Rewrite the entries below so that every instance of "/path/to/valid/dir" becomes "/srv/scrapy/storage", leaving all other text untouched.

-*-*-

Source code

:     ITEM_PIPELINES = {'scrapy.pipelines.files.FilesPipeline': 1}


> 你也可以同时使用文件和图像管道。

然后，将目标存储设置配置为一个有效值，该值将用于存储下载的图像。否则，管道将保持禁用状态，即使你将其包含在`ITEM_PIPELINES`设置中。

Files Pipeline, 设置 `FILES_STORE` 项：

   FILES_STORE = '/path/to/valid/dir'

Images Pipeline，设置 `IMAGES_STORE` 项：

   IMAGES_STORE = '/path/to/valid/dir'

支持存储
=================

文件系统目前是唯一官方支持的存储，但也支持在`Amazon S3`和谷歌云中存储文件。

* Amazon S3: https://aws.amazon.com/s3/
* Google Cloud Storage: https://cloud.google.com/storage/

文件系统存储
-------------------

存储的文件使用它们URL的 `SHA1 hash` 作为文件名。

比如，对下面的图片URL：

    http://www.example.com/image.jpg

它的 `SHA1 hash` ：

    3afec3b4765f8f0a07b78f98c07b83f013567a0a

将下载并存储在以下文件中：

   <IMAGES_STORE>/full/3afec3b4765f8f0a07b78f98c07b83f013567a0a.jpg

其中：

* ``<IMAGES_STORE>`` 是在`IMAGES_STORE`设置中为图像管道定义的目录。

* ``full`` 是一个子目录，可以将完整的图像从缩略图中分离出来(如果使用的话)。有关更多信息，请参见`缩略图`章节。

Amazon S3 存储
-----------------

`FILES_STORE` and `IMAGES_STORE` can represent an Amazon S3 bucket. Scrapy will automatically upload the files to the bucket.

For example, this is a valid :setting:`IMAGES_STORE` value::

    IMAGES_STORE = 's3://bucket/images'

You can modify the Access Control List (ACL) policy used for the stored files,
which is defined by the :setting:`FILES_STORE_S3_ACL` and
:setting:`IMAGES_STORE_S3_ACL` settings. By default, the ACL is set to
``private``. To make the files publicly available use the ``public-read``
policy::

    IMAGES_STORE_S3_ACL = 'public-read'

-*-*-

_Result for this exercise_
Source code

:     ITEM_PIPELINES = {'scrapy.pipelines.files.FilesPipeline': 1}


> 你也可以同时使用文件和图像管道。

然后，将目标存储设置配置为一个有效值，该值将用于存储下载的图像。否则，管道将保持禁用状态，即使你将其包含在`ITEM_PIPELINES`设置中。

Files Pipeline, 设置 `FILES_STORE` 项：

   FILES_STORE = '/srv/scrapy/storage'

Images Pipeline，设置 `IMAGES_STORE` 项：

   IMAGES_STORE = '/srv/scrapy/storage'

支持存储
=================

文件系统目前是唯一官方支持的存储，但也支持在`Amazon S3`和谷歌云中存储文件。

* Amazon S3: https://aws.amazon.com/s3/
* Google Cloud Storage: https://cloud.google.com/storage/

文件系统存储
-------------------

存储的文件使用它们URL的 `SHA1 hash` 作为文件名。

比如，对下面的图片URL：

    http://www.example.com/image.jpg

它的 `SHA1 hash` ：

    3afec3b4765f8f0a07b78f98c07b83f013567a0a

将下载并存储在以下文件中：

   <IMAGES_STORE>/full/3afec3b4765f8f0a07b78f98c07b83f013567a0a.jpg

其中：

* ``<IMAGES_STORE>`` 是在`IMAGES_STORE`设置中为图像管道定义的目录。

* ``full`` 是一个子目录，可以将完整的图像从缩略图中分离出来(如果使用的话)。有关更多信息，请参见`缩略图`章节。

Amazon S3 存储
-----------------

`FILES_STORE` and `IMAGES_STORE` can represent an Amazon S3 bucket. Scrapy will automatically upload the files to the bucket.

For example, this is a valid :setting:`IMAGES_STORE` value::

    IMAGES_STORE = 's3://bucket/images'

You can modify the Access Control List (ACL) policy used for the stored files,
which is defined by the :setting:`FILES_STORE_S3_ACL` and
:setting:`IMAGES_STORE_S3_ACL` settings. By default, the ACL is set to
``private``. To make the files publicly available use the ``public-read``
policy::

    IMAGES_STORE_S3_ACL = 'public-read'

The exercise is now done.